In sisomo, I had 12 ideas about what makes a great story.
  1. Great stories touch us. They connect with our own desires and experiences and what we care about.
  2. Great stories are contagious. The itch to pass on a great story is almost unbearable. Stories have to be shared.

  3. Great stories are cloaked in credibility. They make practical sense, intuitive sense, emotional sense.

  4. Great stories connect with the emotions. Genuine, compelling emotion drives every story.

  5. Great stories surprise and delight. They are infinitely capable of the unexpected. It’s not just about novelty and revelations but also creativity and emotional truth.

  6. Great stories have context. Whether it’s a fairy tale or a business lesson, stories weave facts and events together so we understand their larger meanings.

  7. Great stories are fast workers. They get in ahead of our rationalizations and logic with their own compelling truth.

  8. Great stories are crafted. We all like stories to be recounted with skill and effort.

  9. Great stories make us laugh. Humor disarms us and opens us up to new ideas.

  10. Great stories teach us to be smart. Through great stories we learn to spot disinformation in an instant. Shoddy stories reinforce prejudice and hide the truth.

  11. Great stories introduce us to great characters; people we want to spend time with.

  12. Great stories open us up to other worlds. Welcome to the world of the imagination, to new geographies, to new realities.
Merry Christmas and have a great 2008. KR


Susan Plunkett said...

How about just:

authenticity, credibility, believability in a context of aesthetic delivery

Bada bing. :)

Have a safe Christmas everyone. This year I adopted - anonymously - an elderly woman who has no family at all and shouted her her Christmas (groceries, toiletries and two gifts). It felt great and I felt excited wrapping the presents and simply writing "to a special lady"..

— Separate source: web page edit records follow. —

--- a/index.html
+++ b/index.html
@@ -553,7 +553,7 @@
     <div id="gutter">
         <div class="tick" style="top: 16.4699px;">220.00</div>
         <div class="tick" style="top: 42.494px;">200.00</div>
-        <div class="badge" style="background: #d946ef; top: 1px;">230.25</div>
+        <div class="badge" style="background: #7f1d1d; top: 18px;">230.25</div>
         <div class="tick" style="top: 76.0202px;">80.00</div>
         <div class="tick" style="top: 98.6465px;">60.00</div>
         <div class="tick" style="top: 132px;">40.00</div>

I think it important to let people know their lives mean something to others.

And I think this principle is also recognised within 'good' marketing.

Peter Durand said...

Thanks for emphasizing the necessity of "truth" in our storytelling, even when it refers to the truth revealed by the results of creative license.

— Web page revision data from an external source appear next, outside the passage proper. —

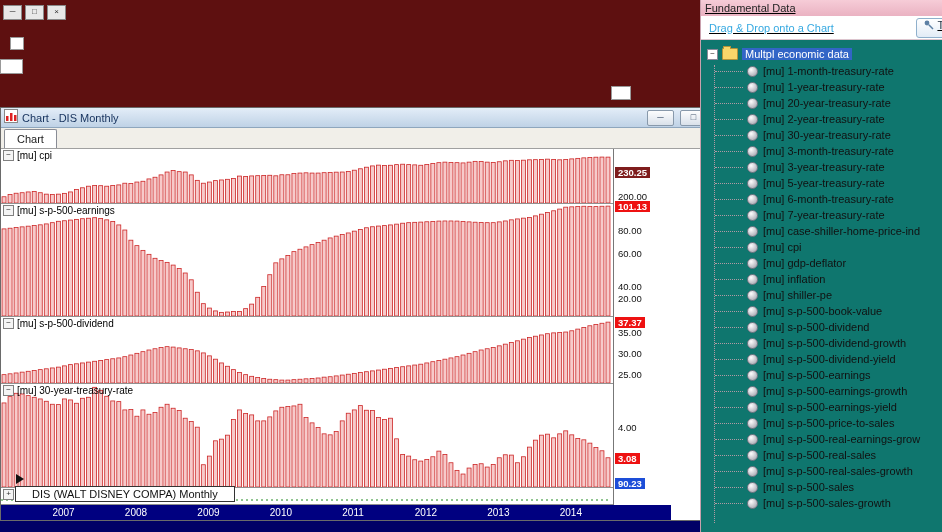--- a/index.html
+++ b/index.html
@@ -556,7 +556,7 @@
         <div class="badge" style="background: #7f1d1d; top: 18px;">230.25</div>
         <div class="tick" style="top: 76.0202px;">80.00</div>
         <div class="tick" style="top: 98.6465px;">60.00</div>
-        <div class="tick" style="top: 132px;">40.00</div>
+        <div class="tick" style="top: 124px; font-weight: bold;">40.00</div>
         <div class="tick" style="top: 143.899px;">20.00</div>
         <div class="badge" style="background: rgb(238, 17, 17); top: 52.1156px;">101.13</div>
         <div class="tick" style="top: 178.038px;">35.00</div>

When Bill Moyers was describing his experience interviewing the great Joseph Campbell, he said: "Campbell began his answer to my question as he often did, with a story."

In the modern age, we tend to endure presentations, but as members of the human tribe, we experience stories. And when they are done right--with grace, drama, humor or candor--we are moved by emotion, and then, with a little luck, to action.

Susan Plunkett said...


Thus you enter the arena of social change and the potentials of a 'therapeutic' [meant in the broader sense] dynamic.

Truth is, of course, subjective and comes back I believe to the qualities I spoke of in the context of the aesthetics you list. Grace and candor are so valuable and I'm glad you listed them.

A few years ago I marked several undergrad creative stories that were environmental themed. The most successful of the lot didn't try and push the reader towards any moral view at all. It developed understanding and insights by drawing a comparative tale between pre human intervention and post.

Very impressive and you remember those tales because their sincerity and ability to open your eyes hits home to you.

I also believe most adults still like to feel a little surprised by a tale. That aha moment which can take many forms.